A report her campaign submitted to the FEC on Tuesday specified that Boebert had made those four payments — two each of $2,000 and two each of $1,325 — to John Pacheco, and described them as rent and utilities “billed to [the] campaign via Venmo in error.” The report also noted that Boebert had reimbursed her campaign for those expenses, and that those reimbursements would be reported in the next FEC filing period.
In the report, Boebert’s campaign listed Pacheco’s address as 120 E. 3rd St. in Rifle, Colo. — the same address as Shooters Grill, a restaurant Boebert and her husband own, as well as a former marijuana dispensary next door that was converted into Boebert’s campaign office. However, no public records show Pacheco affiliated with that address. A deed shows Pacheco as the owner of a two-bedroom townhouse on Capitol Hill, and interior pictures from a Zillow listing for that townhouse show elements that match the background from recent interviews Boebert has given from home.
Reached by phone Thursday, Pacheco confirmed Boebert was his tenant in Washington but said he had “no idea” whether her rent money had been paid through her campaign or about anything regarding the amended FEC reports.
“I just collect the rent. I don’t know where the funds come from,” Pacheco told The Washington Post. He declined to comment further.
A representative for Boebert did not immediately respond to a request for comment Thursday or to questions seeking to clarify why her campaign had specified that her landlord’s address was the same as that of her restaurant and campaign office. Boebert spokesman Ben Stout told CNN that the funds “were reimbursed months ago when Rep. Boebert self-reported the error.”
An FEC spokeswoman said the agency could not comment on cases in connection with specific candidates and committees. In the agency’s Aug. 17 letter to Boebert’s campaign, the FEC said it could take further legal action if it was determined that Boebert had used campaign funds for personal use.
“However, prompt action to obtain reimbursements of the funds in question will be taken into consideration,” the FEC letter stated.

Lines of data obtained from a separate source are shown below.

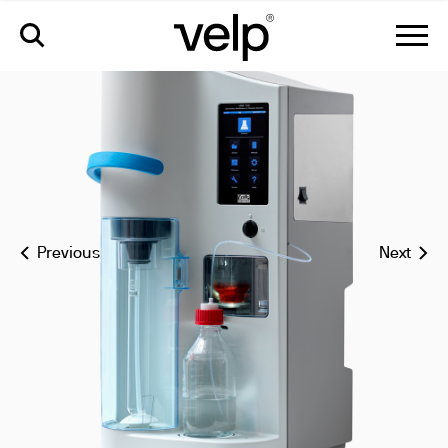
udk 159 automatic kjeldahl nitrogen protein analyzer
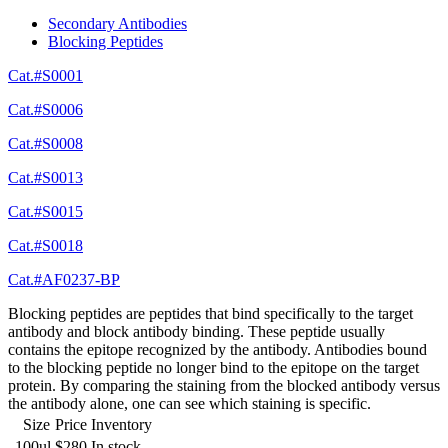
Secondary Antibodies
Blocking Peptides
Cat.#S0001
Cat.#S0006
Cat.#S0008
Cat.#S0013
Cat.#S0015
Cat.#S0018
Cat.#AF0237-BP
Blocking peptides are peptides that bind specifically to the target
antibody and block antibody binding. These peptide usually
contains the epitope recognized by the antibody. Antibodies bound
to the blocking peptide no longer bind to the epitope on the target
protein. By comparing the staining from the blocked antibody versus
the antibody alone, one can see which staining is specific.
Size
Price
Inventory
100ul
$280
In stock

Boebert’s campaign finance reports have raised red flags in the past. Last year, Boebert’s campaign paid her $22,259 in mileage reimbursements, which the Denver Post calculated would have required Boebert drive 38,712 miles over a year "despite having no publicly advertised campaign events in March, April or July, and only one in May.”
At the time, Boebert’s campaign defended the exorbitant reimbursements, saying Boebert had “traveled to every nook and cranny of the district to speak with and hear from the people about their concerns.” She later claimed that wildfires in the state had forced her “to take the long way” to some events, the Colorado Times Recorder reported.
Boebert also failed to disclose until August that her husband had made nearly $1 million from consulting for an energy firm in the past two years. Previously she had indicated her income had come from Shooters Grill, and only identified her husband’s income source as “N/A” on candidate filing forms.